Right. But if someones rolling to KO a target then a crit could well mean they do so without risking injury to the subject. Id have said a crit fumble would have been where you screw up and brain them. Otherwise what is rolling a 1? You behead them? Miss?

Its like. "I am trying to screw this bolt in just right" = rolls a 20 and screws it in right through the bulkhead!.

Kyle Aaron

Quote from: Omega;1023671Right. But if someones rolling to KO a target then a crit could well mean they do so without risking injury to the subject.
I don't know which edition of D&D the OP was playing. AD&D1e had "subdual" damage, so you could have a character who never killed anyone, just beat them until they were curled up in a ball on the ground and crying for their mother; but AD&D1e didn't have criticals, so this isn't obviously an option. I don't recall whether other editions of D&D allow subdual damage, but if they don't, that'd be a reasonable house rule for a DM to offer in the following session if it were part of a campaign.

That's why I said: A critical should cause the effect described in the rules.  If the rules don't reflect the sort of game you want to play, the DM should make their own house rules.

But "I meant to knock him out, and whoops I killed him" is a nice complication for the players to deal with, so I don't see what the drama is, except, "things didn't go my way, boohoo."

I think the key issue here is that it these were con games. In an ongoing campaign, the GM can tailor things to player preferences, but in a con game with half a dozen strangers, it's like we tell my son about his dinner, "you get what you get, and you don't get upset." It sounds like the GMs were trying to have BIG DRAMATIC results. I mean, a car exploding is just more fun and dramatic than getting a flat tyre. Again: it's a con game. In a long campaign you can be subtle, in a one-off you want big explosions and shit.

The OP sounds like a compulsive whinger, with those con game sessions I'll bet he didn't even bring and share snacks.
The Viking Hat GM
Conflict, the adventure game of modern warfare
Wastrel Wednesdays, livestream with Dungeondelver

Gronan of Simmerya

Quote from: Kyle Aaron;1023703so I don't see what the drama is, except, "things didn't go my way, boohoo." .

The problem is if you tell somebody "you want to roll high to succeed," and then say "Oh, you succeeded so well you fail," you're an assmunching dickweevil.
You should go to GaryCon.  Period.

The rules can\'t cure stupid, and the rules can\'t cure asshole.

Spinachcat

For me, much depends on the context and the genre.
 
Pulp / Cinematic means everybody gets knocked unconscious when hit by stuff, like wine bottles and flower vases. So I'm cool with that.
AKA, in 7th Sea or Star Wars, its cool to knock out guards with head bonks. In Warhammer?
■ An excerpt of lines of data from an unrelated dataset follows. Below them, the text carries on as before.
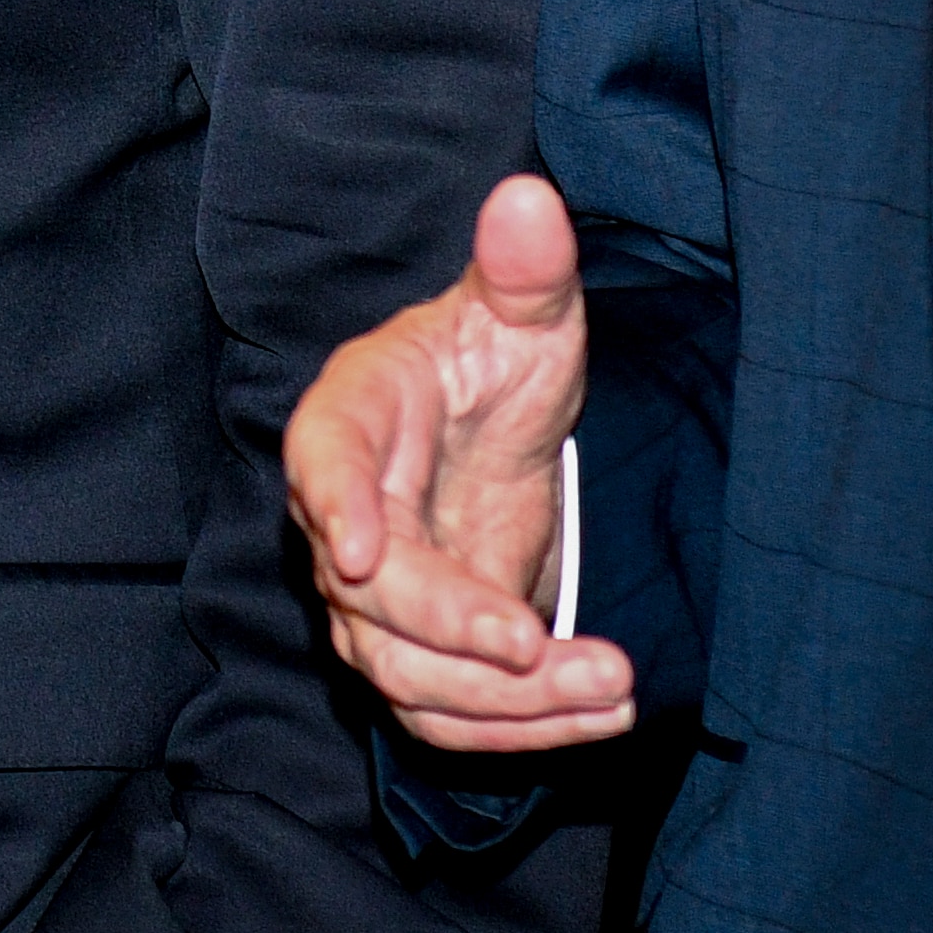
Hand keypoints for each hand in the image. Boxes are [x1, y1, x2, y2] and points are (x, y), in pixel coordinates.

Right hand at [285, 174, 632, 750]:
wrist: (497, 429)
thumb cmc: (496, 356)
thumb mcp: (525, 310)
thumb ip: (524, 268)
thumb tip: (528, 199)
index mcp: (350, 418)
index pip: (321, 460)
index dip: (332, 506)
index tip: (360, 554)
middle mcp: (342, 518)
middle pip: (369, 599)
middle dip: (456, 635)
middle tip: (543, 645)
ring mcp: (373, 600)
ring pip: (409, 677)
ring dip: (505, 702)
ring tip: (611, 687)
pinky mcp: (419, 655)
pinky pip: (448, 715)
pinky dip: (519, 732)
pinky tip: (598, 717)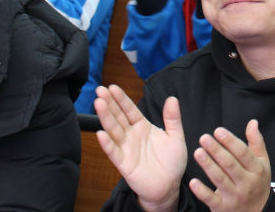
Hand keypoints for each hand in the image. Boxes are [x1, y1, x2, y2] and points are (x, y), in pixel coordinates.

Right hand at [95, 88, 186, 211]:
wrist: (169, 186)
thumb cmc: (171, 162)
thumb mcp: (176, 136)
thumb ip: (172, 118)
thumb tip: (172, 98)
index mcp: (143, 127)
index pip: (130, 110)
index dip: (121, 99)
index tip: (112, 87)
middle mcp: (132, 136)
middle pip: (118, 117)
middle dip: (109, 104)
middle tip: (100, 90)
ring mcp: (127, 149)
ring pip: (114, 130)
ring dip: (106, 118)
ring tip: (99, 104)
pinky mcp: (124, 164)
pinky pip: (114, 152)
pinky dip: (107, 144)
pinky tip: (101, 134)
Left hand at [189, 121, 270, 211]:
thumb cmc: (258, 183)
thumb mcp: (263, 163)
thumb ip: (256, 142)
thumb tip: (252, 122)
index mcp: (257, 170)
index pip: (243, 153)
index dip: (230, 141)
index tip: (218, 131)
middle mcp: (247, 183)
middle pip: (230, 164)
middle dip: (216, 150)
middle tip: (204, 138)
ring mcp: (235, 197)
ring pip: (220, 179)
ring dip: (208, 165)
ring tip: (198, 152)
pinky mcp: (223, 208)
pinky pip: (211, 199)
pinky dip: (202, 191)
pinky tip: (193, 181)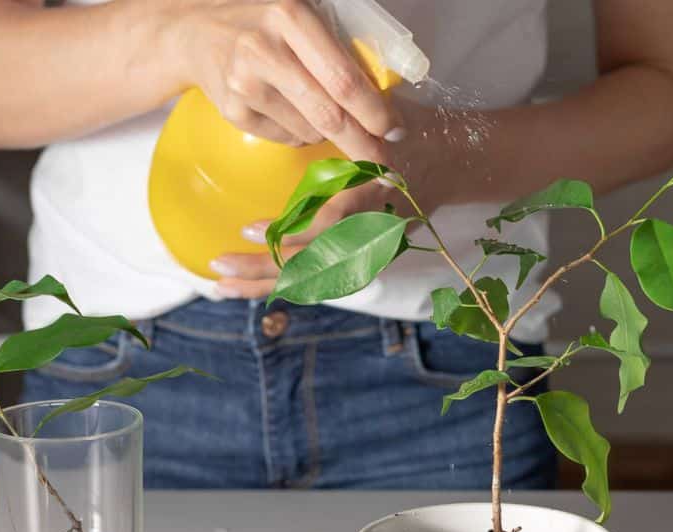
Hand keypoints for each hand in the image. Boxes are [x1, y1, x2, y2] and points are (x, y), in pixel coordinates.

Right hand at [172, 0, 403, 159]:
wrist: (198, 34)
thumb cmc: (265, 25)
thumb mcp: (301, 19)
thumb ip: (338, 49)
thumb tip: (383, 98)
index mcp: (290, 17)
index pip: (343, 77)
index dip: (374, 110)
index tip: (395, 129)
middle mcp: (263, 50)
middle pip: (328, 114)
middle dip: (361, 142)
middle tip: (382, 159)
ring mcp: (244, 84)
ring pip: (310, 131)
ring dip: (327, 132)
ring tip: (321, 113)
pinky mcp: (233, 112)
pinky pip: (287, 138)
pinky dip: (300, 134)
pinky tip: (289, 110)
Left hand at [210, 101, 461, 298]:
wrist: (453, 164)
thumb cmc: (412, 132)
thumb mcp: (382, 120)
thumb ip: (346, 119)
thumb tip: (293, 102)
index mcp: (378, 195)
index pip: (333, 223)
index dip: (292, 232)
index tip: (251, 229)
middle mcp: (373, 232)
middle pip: (314, 265)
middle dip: (263, 269)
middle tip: (219, 265)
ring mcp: (371, 252)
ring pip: (313, 281)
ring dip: (266, 285)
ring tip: (221, 286)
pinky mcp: (365, 259)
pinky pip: (319, 279)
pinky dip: (284, 285)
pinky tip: (250, 288)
Head bonks cave in skulls.

Tires blown in high speed chases are probably deadly...especially in the pre-seatbelt, pre-airbag era.
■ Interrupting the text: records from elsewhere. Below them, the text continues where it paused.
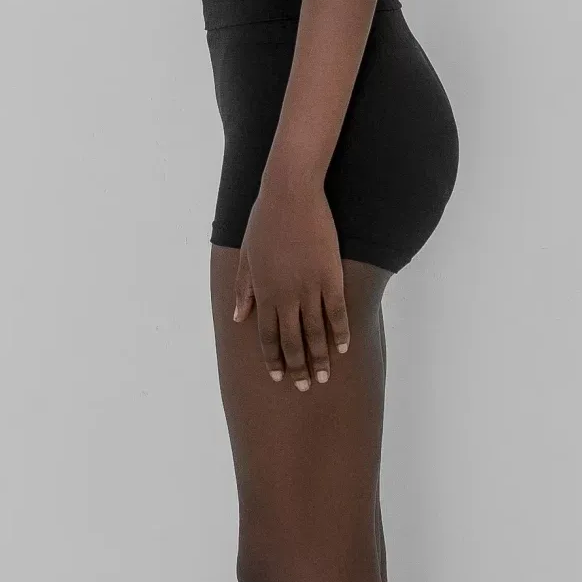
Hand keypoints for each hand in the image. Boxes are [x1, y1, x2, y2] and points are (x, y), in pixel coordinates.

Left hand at [232, 172, 351, 387]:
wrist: (290, 194)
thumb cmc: (264, 220)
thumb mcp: (246, 255)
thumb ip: (244, 289)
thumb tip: (239, 317)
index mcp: (264, 291)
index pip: (266, 335)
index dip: (273, 358)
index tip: (278, 376)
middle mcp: (286, 295)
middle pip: (291, 340)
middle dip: (296, 367)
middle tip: (303, 387)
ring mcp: (310, 287)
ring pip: (315, 332)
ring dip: (319, 357)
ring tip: (323, 377)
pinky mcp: (330, 276)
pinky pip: (336, 311)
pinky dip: (340, 332)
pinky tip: (343, 348)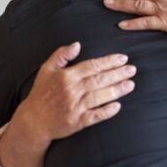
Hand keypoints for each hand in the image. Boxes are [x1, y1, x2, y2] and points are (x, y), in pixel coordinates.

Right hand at [11, 42, 135, 145]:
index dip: (109, 62)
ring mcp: (74, 107)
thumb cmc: (42, 93)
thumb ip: (61, 55)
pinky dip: (106, 112)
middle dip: (118, 74)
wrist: (33, 121)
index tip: (123, 58)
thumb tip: (77, 44)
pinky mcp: (76, 122)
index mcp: (66, 76)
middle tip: (132, 70)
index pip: (92, 66)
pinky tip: (117, 107)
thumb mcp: (46, 70)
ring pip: (99, 97)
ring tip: (131, 84)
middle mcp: (71, 91)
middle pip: (99, 80)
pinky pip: (94, 116)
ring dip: (116, 90)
Overall, I balance the Law of Unintended Consequences with the assumptions of PC competence.
AKA, the thief going for the knockout might have less of a chance of mishap than the barbarian.

However, there is also the delicious LoLz factor and its siren song.

All three of the OP's descriptions do sound pretty hysterical.

Kyle Aaron

Quote from: Gronan of Simmerya;1023706The problem is if you tell somebody "you want to roll high to succeed," and then say "Oh, you succeeded so well you fail," you're an assmunching dickweevil.
As I noted, in AD&D1e you'd just say you wanted to do subdual damage, and there are no criticals, so this wouldn't be a problem. In some games there's no subdual damage, so a critical success is splattering his brains across the wall; some games allow no other concept of success than "you kill them all! hahaha!"

But if you're playing something other than AD&D1e, you deserve what you get.